Cuando llegó dijo que venía por un par de días. No más. Por
lo visto, tenía que hacer algunos recados en la ciudad: una visita al médico de
los huesos, otra al dentista y pasar a ver a su prima Herminia, que desde que
su marido había pasado a mejor vida andaba algo delicada de salud.
Como buenos anfitriones, desde el primer momento la animamos
a sentirse como en su casa. Martita le enseñó cómo estaban distribuidas las cosas
en la cocina y le mostró cómo funcionaba la cafetera, que era nueva y algo más
moderna a la que ella estaba acostumbrada. Yo, por mi parte, quise enseñarle el
funcionamiento del televisor, del reproductor de dvd’s y del equipo de música.
Aprendió rápido la viejita (definitivamente, uno no puede desconfiar del poder
del ser humano para aprender a la edad que sea). Al día siguiente, cuando
llegamos, la encontramos sentada en el sillón, mirando su programa favorito con
el mando de la tele bien cerquita. Nos alegró ver que se sentía cómoda.
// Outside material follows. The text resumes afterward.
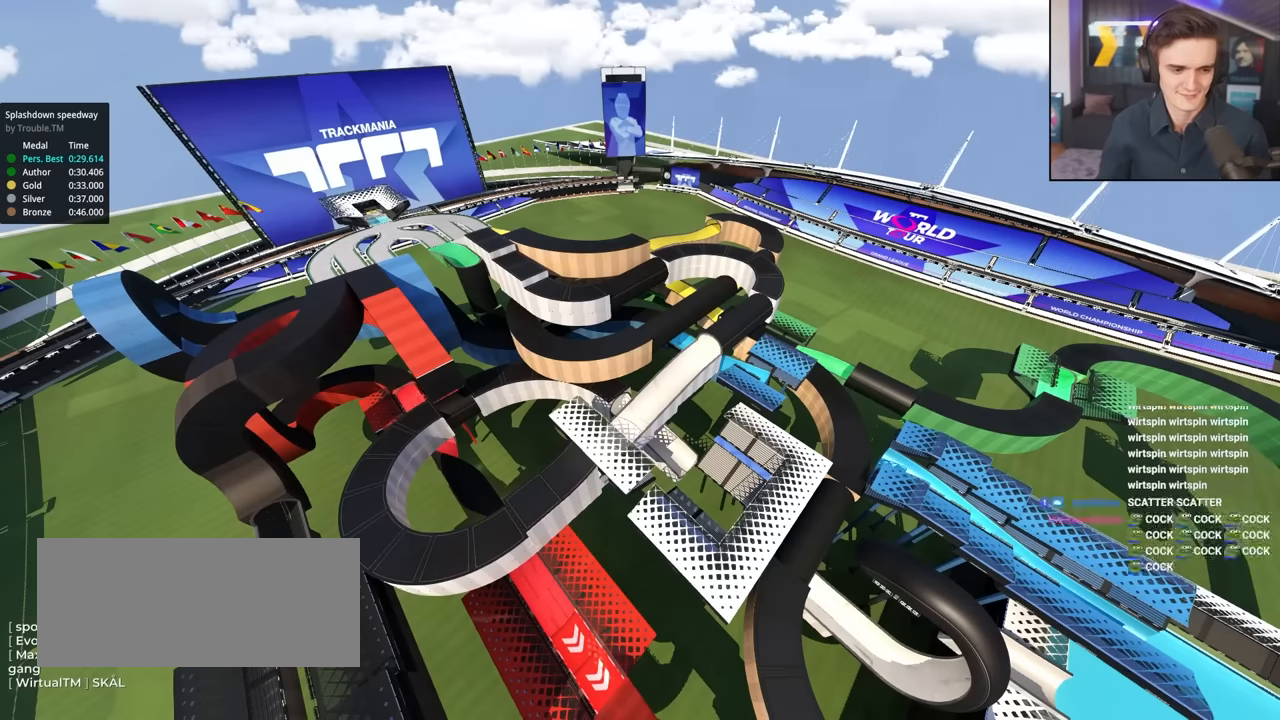
{"keys": ["up"], "events": []}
Contenta. Como en casa. Dos días después, como quien no quiere la cosa, mientras
tomábamos juntos una infusión, nos pidió si le podíamos ceder la habitación de
matrimonio. Por lo visto, la cama de la habitación de invitados le provocaba un
dolor insoportable en los riñones y ya no podía aguantar más. Evidentemente, nos
cambiamos de habitación sin dudarlo. Y al hacerlo, por idea suya, trasladamos
también la ropa de nuestro armario. Lo que sucedió horas después fue un
movimiento obvio, una consecuencia de la causa: el baño grande le quedaba más
cerca de su nueva habitación, así que quitamos nuestros cepillos de dientes,
cremas y perfumes antes de acostarnos y los pusimos en el baño de invitados.
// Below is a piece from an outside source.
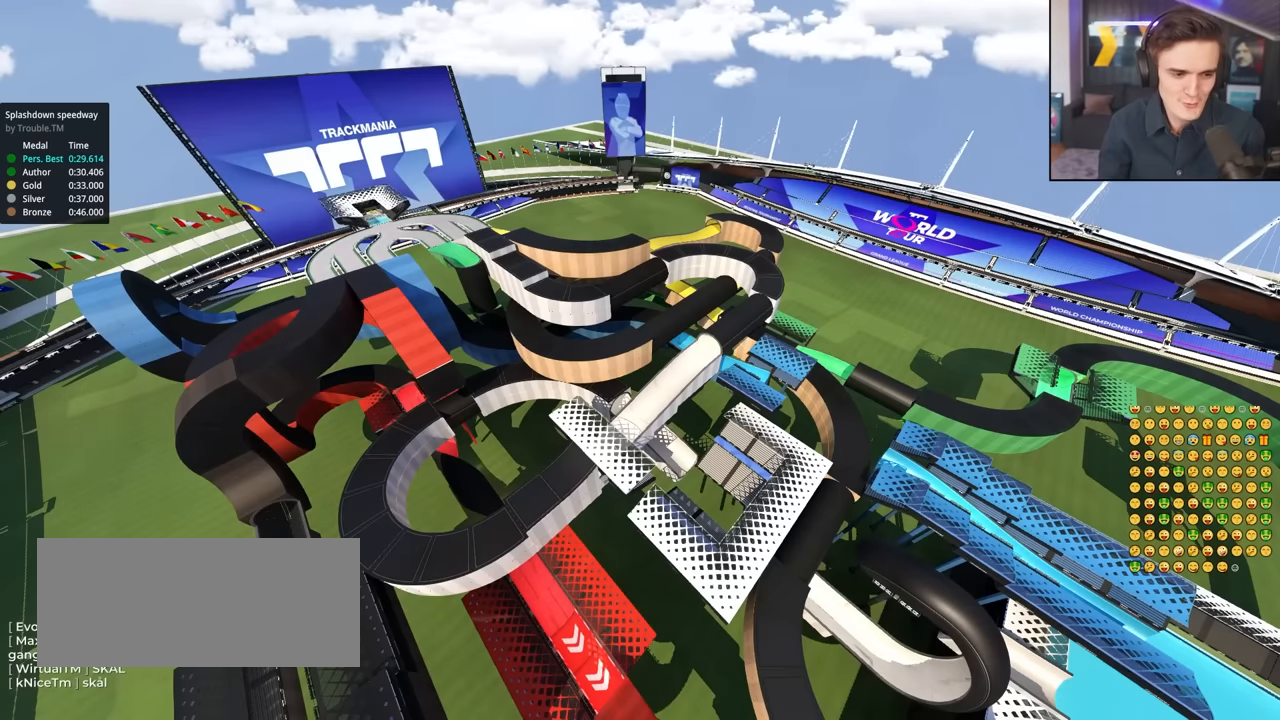
{"keys": ["up"], "events": []}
Era un poco más pequeño, pero nos apañamos. La cosa siguió tan tranquilamente
pero con alguna que otra novedad: caras nuevas aparecieron en forma de retrato,
figuritas de porcelana, recuerdos de comuniones y bautizos. Y con el paso de
los días, las mesas se llenaron de tapetes. Tres meses más tarde, no sabíamos
qué hacíamos allí. Recogimos nuestras cosas y nos marchamos.